Koniec roku to zwykle czas dużego ruchu w salonach sprzedaży samochodów. Dilerzy kuszą obniżkami cen aut z kończącego się rocznika. Firmy robią zakupy, by poprawić swoją pozycję w rozliczeniach z fiskusem. W tym roku gorączkę podbijają niekorzystne zmiany zasad rozliczania aut kupowanych i użytkowanych przez firmy. Do tej pory leasing, najem i dzierżawa aut osobowych nie były limitowane. Po Nowym Roku to się zmieni. Wartość rat leasingowych czy za wynajem będzie kosztem podatkowym wyłącznie do kwoty 150 tys. zł. To oznacza, że leasing drogich aut będzie mniej opłacalny niż dzisiaj.

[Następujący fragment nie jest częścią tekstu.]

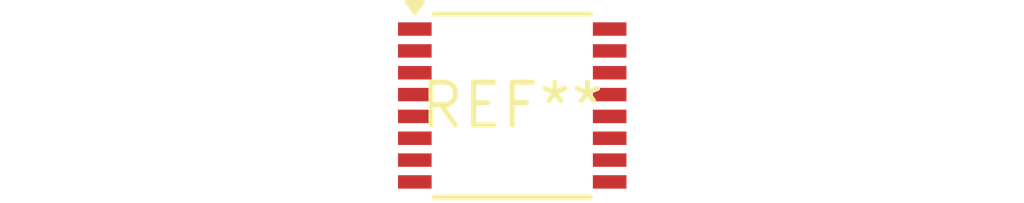
<source format=kicad_pcb>
(kicad_pcb (version 20240108) (generator pcbnew)

  (general
    (thickness 1.6)
  )

  (paper "A4")
  (layers
    (0 "F.Cu" signal)
    (31 "B.Cu" signal)
    (32 "B.Adhes" user "B.Adhesive")
    (33 "F.Adhes" user "F.Adhesive")
    (34 "B.Paste" user)
    (35 "F.Paste" user)
    (36 "B.SilkS" user "B.Silkscreen")
    (37 "F.SilkS" user "F.Silkscreen")
    (38 "B.Mask" user)
    (39 "F.Mask" user)
    (40 "Dwgs.User" user "User.Drawings")
    (41 "Cmts.User" user "User.Comments")
    (42 "Eco1.User" user "User.Eco1")
    (43 "Eco2.User" user "User.Eco2")
    (44 "Edge.Cuts" user)
    (45 "Margin" user)
    (46 "B.CrtYd" user "B.Courtyard")
    (47 "F.CrtYd" user "F.Courtyard")
    (48 "B.Fab" user)
    (49 "F.Fab" user)
    (50 "User.1" user)
    (51 "User.2" user)
    (52 "User.3" user)
    (53 "User.4" user)
    (54 "User.5" user)
    (55 "User.6" user)
    (56 "User.7" user)
    (57 "User.8" user)
    (58 "User.9" user)
  )

  (setup
    (pad_to_mask_clearance 0)
    (pcbplotparams
      (layerselection 0x00010fc_ffffffff)
      (plot_on_all_layers_selection 0x0000000_00000000)
      (disableapertmacros false)
      (usegerberextensions false)
      (usegerberattributes false)
      (usegerberadvancedattributes false)
      (creategerberjobfile false)
      (dashed_line_dash_ratio 12.000000)
      (dashed_line_gap_ratio 3.000000)
      (svgprecision 4)
      (plotframeref false)
      (viasonmask false)
      (mode 1)
      (useauxorigin false)
      (hpglpennumber 1)
      (hpglpenspeed 20)
      (hpglpendiameter 15.000000)
      (dxfpolygonmode false)
      (dxfimperialunits false)
      (dxfusepcbnewfont false)
      (psnegative false)
      (psa4output false)
      (plotreference false)
      (plotvalue false)
      (plotinvisibletext false)
      (sketchpadsonfab false)
      (subtractmaskfromsilk false)
      (outputformat 1)
      (mirror false)
      (drillshape 1)
      (scaleselection 1)
      (outputdirectory "")
    )
  )

  (net 0 "")

  (footprint "SSOP-16_4.4x5.2mm_P0.65mm" (layer "F.Cu") (at 0 0))

)

</source>
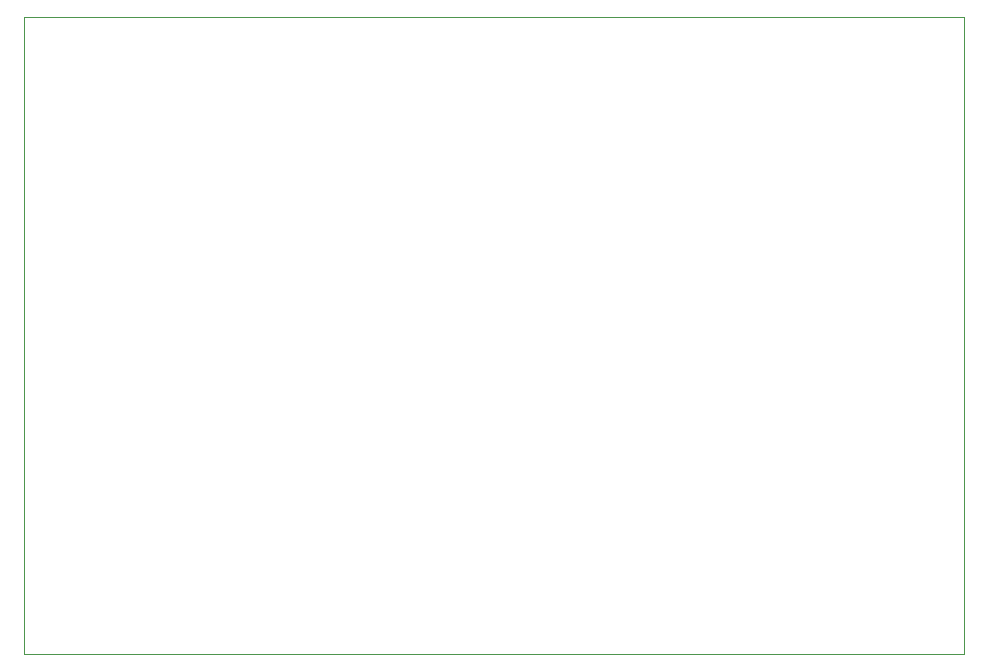
<source format=gm1>
%TF.GenerationSoftware,KiCad,Pcbnew,7.0.1*%
%TF.CreationDate,2023-03-30T19:37:27+02:00*%
%TF.ProjectId,home-media-converter,686f6d65-2d6d-4656-9469-612d636f6e76,rev?*%
%TF.SameCoordinates,Original*%
%TF.FileFunction,Profile,NP*%
%FSLAX46Y46*%
G04 Gerber Fmt 4.6, Leading zero omitted, Abs format (unit mm)*
G04 Created by KiCad (PCBNEW 7.0.1) date 2023-03-30 19:37:27*
%MOMM*%
%LPD*%
G01*
G04 APERTURE LIST*
%TA.AperFunction,Profile*%
%ADD10C,0.100000*%
%TD*%
G04 APERTURE END LIST*
D10*
X33400000Y-104200000D02*
X113000000Y-104200000D01*
X113000000Y-158200000D01*
X33400000Y-158200000D01*
X33400000Y-104200000D01*
M02*

</source>
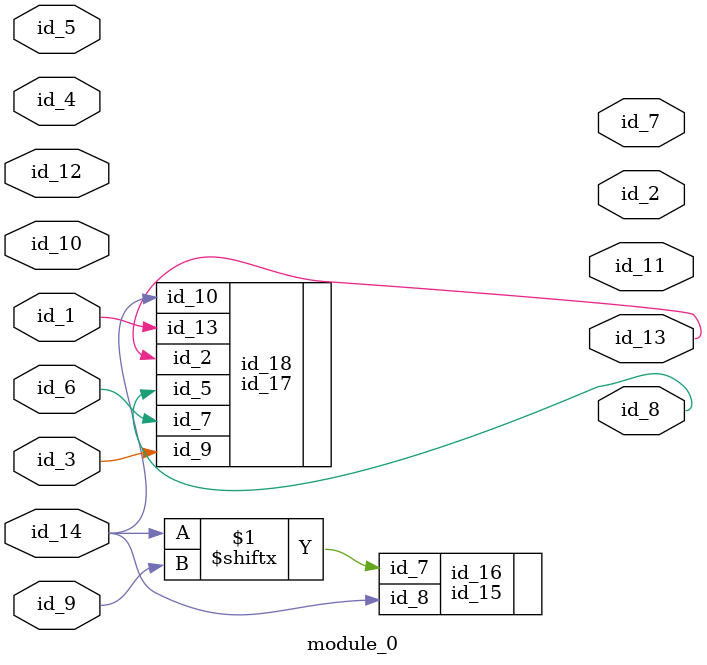
<source format=v>
`timescale 1ps / 1 ps
module module_0 (
    id_1,
    id_2,
    id_3,
    id_4,
    id_5,
    id_6,
    id_7,
    id_8,
    id_9,
    id_10,
    id_11,
    id_12,
    id_13,
    id_14
);
  input id_14;
  output id_13;
  input id_12;
  output id_11;
  input id_10;
  input id_9;
  output id_8;
  output id_7;
  input id_6;
  input id_5;
  input id_4;
  input id_3;
  output id_2;
  input id_1;
  id_15 id_16 (
      .id_7(id_14[id_9]),
      .id_8(id_14)
  );
  id_17 id_18 (
      .id_5 (id_8),
      .id_9 (id_3),
      .id_10(id_6),
      .id_2 (id_13),
      .id_13(id_1),
      .id_7 (id_6),
      .id_10(id_14)
  );
endmodule

</source>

„Podpisz umowę jeszcze w 2018 r., żeby zdążyć przed zmianami podatkowymi” – kuszą firmy leasingowe i dilerzy aut. „Nie pozwól, aby zakup nowego [tu marka samochodu] stał się mniej opłacalny! Jeśli zawrzesz umowę do 31 grudnia br., będziesz mógł odliczyć pełen koszt leasingu” – reklamy tej treści pojawiły się w mediach. Poszczególne marki kuszą też m.in. brakiem opłaty wstępnej, niskimi ratami, pakietami serwisowymi czy dodatkowym wyposażeniem.
Sprzedaż aut rośnie
– Przez większą część tego roku obserwowaliśmy wysoką, ponad 20-proc. dynamikę w rynku leasingu pojazdów osobowych – mówi Andrzej Sugajski, dyrektor generalny Związku Polskiego Leasingu.